Text zur Analyse –
Relativ neu im ständig wachsenden Angebot der TV-Sende-Formate ist die historische Abenteuer-Reportage. Von Moderatoren als Ermittlern „live aus der Geschichte“ reißerisch kommentiert, kann man da frei nach Bestseller-Autor Dan Brown herausfinden, ob Maria Magdalena wirklich Kinder mit Jesus hatte oder dabei sein, wenn mittels Computertechnik die Körbchengröße von Nofretete rekonstruiert wird. Schauspieler verkörpern die Akteure und Hypothesen der Historie. Die Wissenschaft wird zum Drama, die Überlieferung entfiktionalisiert. Man ködert den Zuschauer damit, zu erfahren wie es wirklich gewesen ist. Geschichtsschreibung als Enthüllungsjournalismus.

In Yvonne Rainers „RoS INDEXICAL“ sitzen vier Tänzerinnen auf der Couch und betrachten nachdenklich das Publikum, das wiederum geduldig zu ihnen aufschaut. Gerade haben sie Passagen aus Vaslav Nijinskys berühmter Choreografie „Le Sacre du Printemps“ getanzt. Jetzt sind sie außer Atem. In ihr Schnaufen mischt sich wie ein Echo die Tonspur des längst vergangenen Skandals: zuerst ein Murmeln, dann immer lauteres Lachen und Rufen. Protest, Buhs, Beleidigungen. Die Uraufführung von „Sacre“ im Pariser Théâtre des Champs-Élysées am 29. Mai 1913 ging als Premiereneklat in die Theater- und Musikgeschichte ein. Die Moderne und ihr noch junges Konzept einer Kunst-Evolution in Avantgarden statuierten eines ihrer ersten Exempel. Der Saal geriet außer sich, weil Musik und Tanz nicht ihre eingeführte Stilistik bedienten.

Deine Aufgaben –
1. Stimmen die folgenden Aussagen mit dem Text über Geschichte im Fernsehen und im Tanz überein? Antworte jeweils mit Ja oder Nein und zitiere die Wörter aus dem Text, die den Ausschlag geben.
(a) In „RoS INDEXICAL“ sitzen vier Tänzerinnen auf einer Couch.
(b) Die Uraufführung von „Sacre“ fand 1913 in London statt.
(c) In den historischen Abenteuer-Reportagen stellen Schauspieler die Akteure der Geschichte dar.
2. Schreib den Text über Geschichte im Fernsehen und im Tanz nach seinem letzten Satz weiter.

Vorliegende Angaben –
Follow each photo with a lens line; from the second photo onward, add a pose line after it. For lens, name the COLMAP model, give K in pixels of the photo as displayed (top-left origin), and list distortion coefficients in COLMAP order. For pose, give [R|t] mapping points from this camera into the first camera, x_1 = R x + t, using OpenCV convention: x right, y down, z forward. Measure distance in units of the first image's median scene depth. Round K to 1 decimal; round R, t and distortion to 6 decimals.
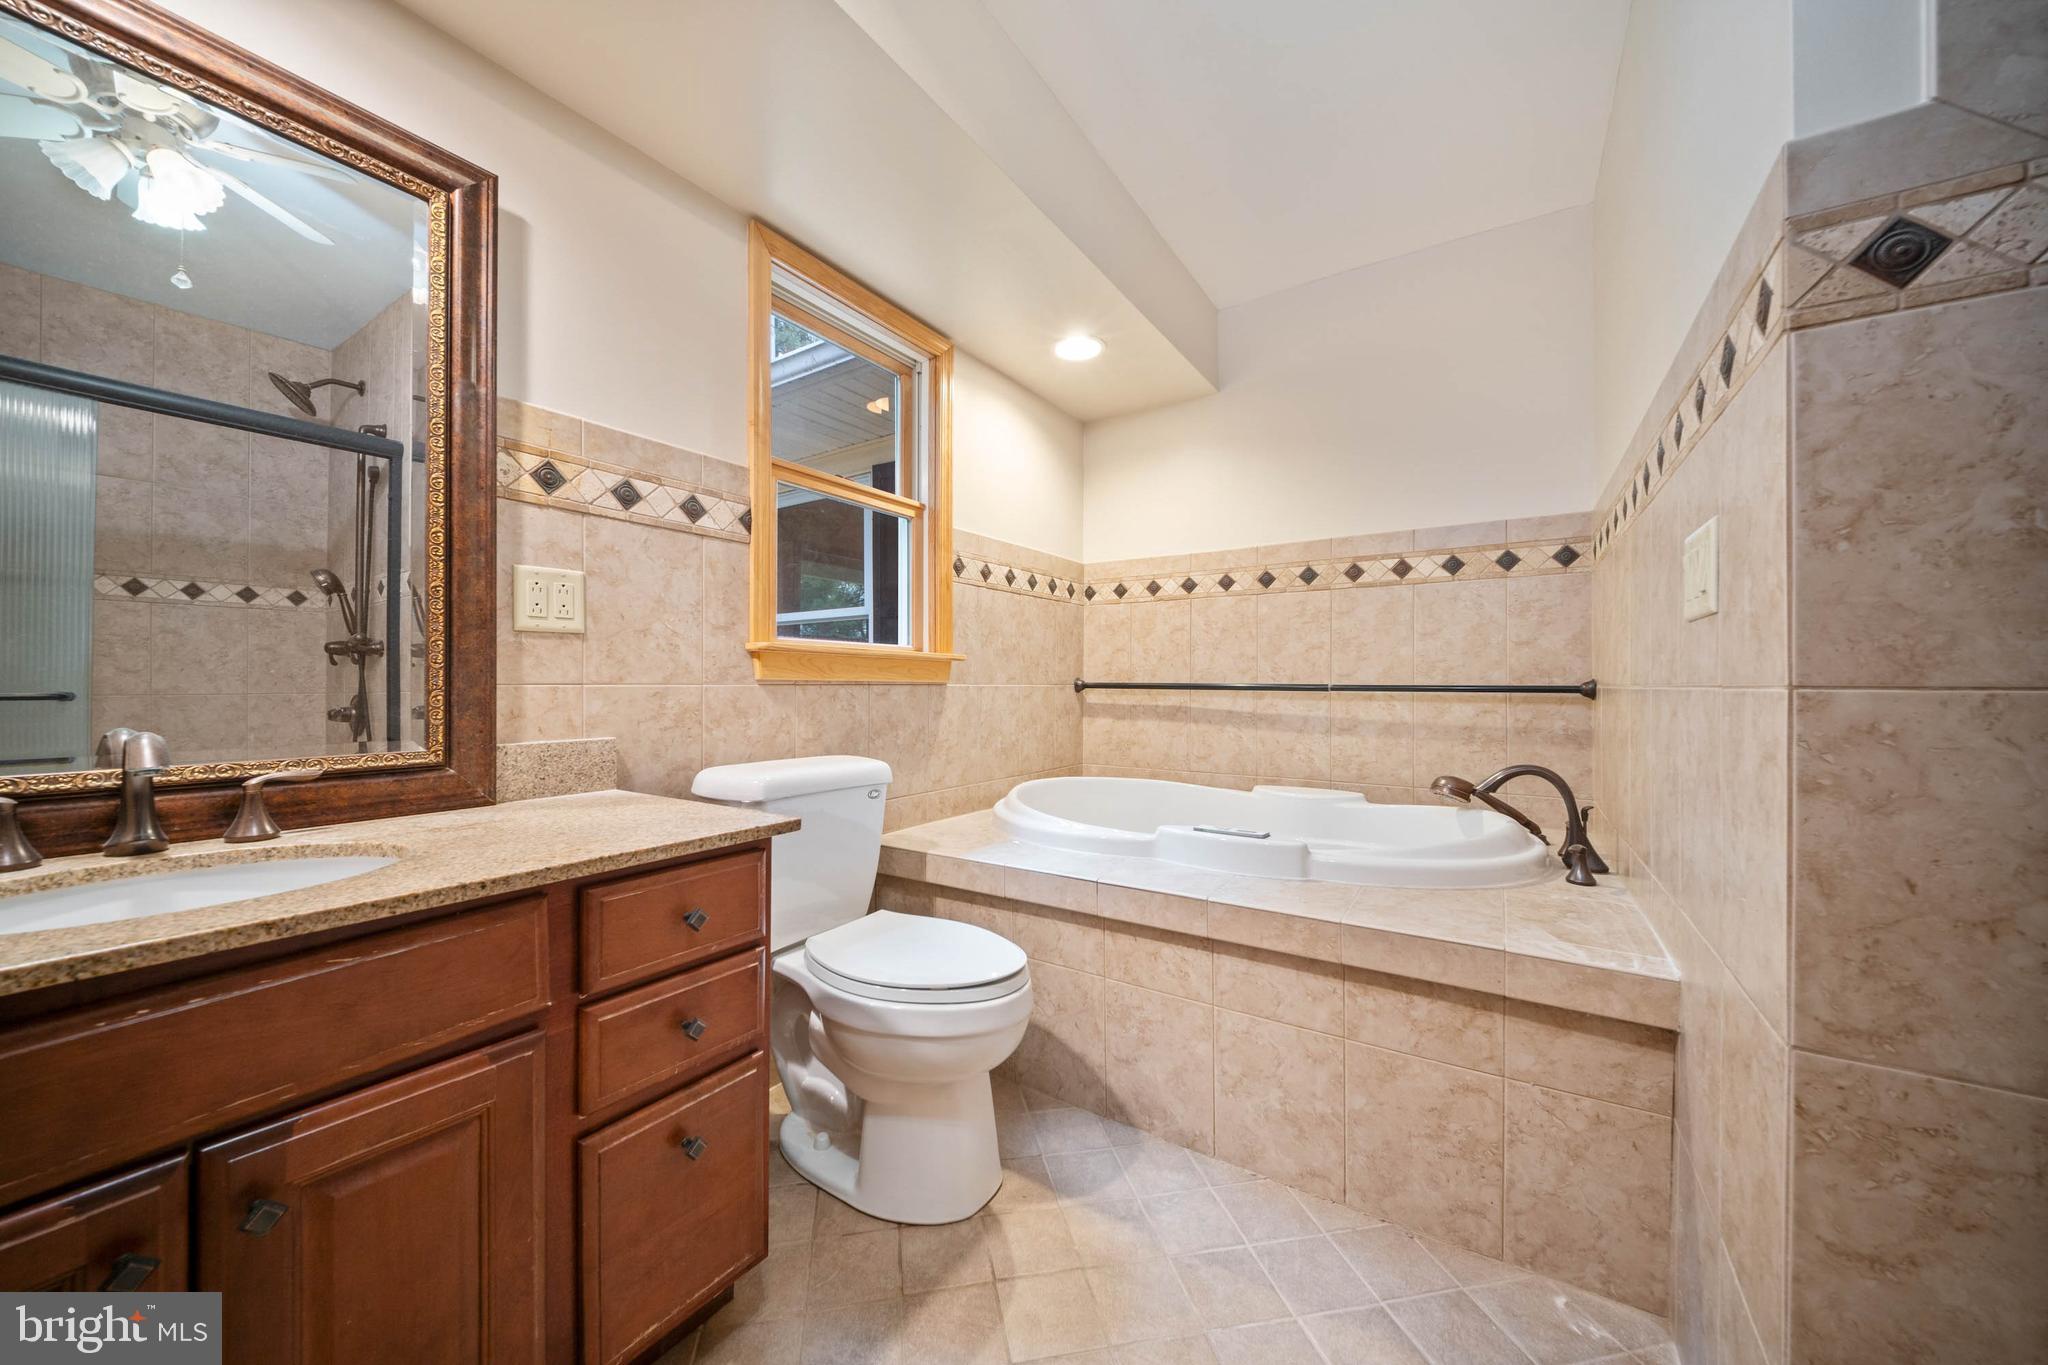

Die Lösungen –
1.
(a) Ja: „sitzen vier Tänzerinnen auf der Couch“
(b) Nein: „im Pariser Théâtre des Champs-Élysées am 29. Mai 1913“
(c) Ja: „Schauspieler verkörpern die Akteure und Hypothesen der Historie.“

2.
Natürlich haben nicht etwa der Ballets-Russes-Impressario Sergej Diaghilev oder Igor Stravinsky den Abend zufällig mitgeschnitten. Eine Dokumentation der BBC, die Yvonne Rainer als Soundtrack dient, re-inszenierte das Epoche machende Spektakel 2006 aufgrund erhaltener Berichte und Erinnerungen spekulativ für die Kamera. Für die Tanzszenen brauchte man eine durch die us-amerikanische Tanzwissenschaftlerin Millicent Hodson 1987 rekonstruierte Fassung des „Ur-Sacre“ nur noch abzufilmen. Diese Produktion hat heute ihren Platz als Klassiker im Ballett-Repertoirebetrieb. Ein Publikum, das so laut revoltiert, dass Nijinsky seinerzeit die Musik von der Seitenbühne einzählen musste, und das so handgreiflich wird, dass sich Sitznachbarn tags drauf zum Duell trafen, sucht man bei heutigen Aufführungen natürlich vergeblich. Der Saal, den man so plastisch auf die Barrikaden Gehen hört, ist voller bezahlter BBC-Statisten.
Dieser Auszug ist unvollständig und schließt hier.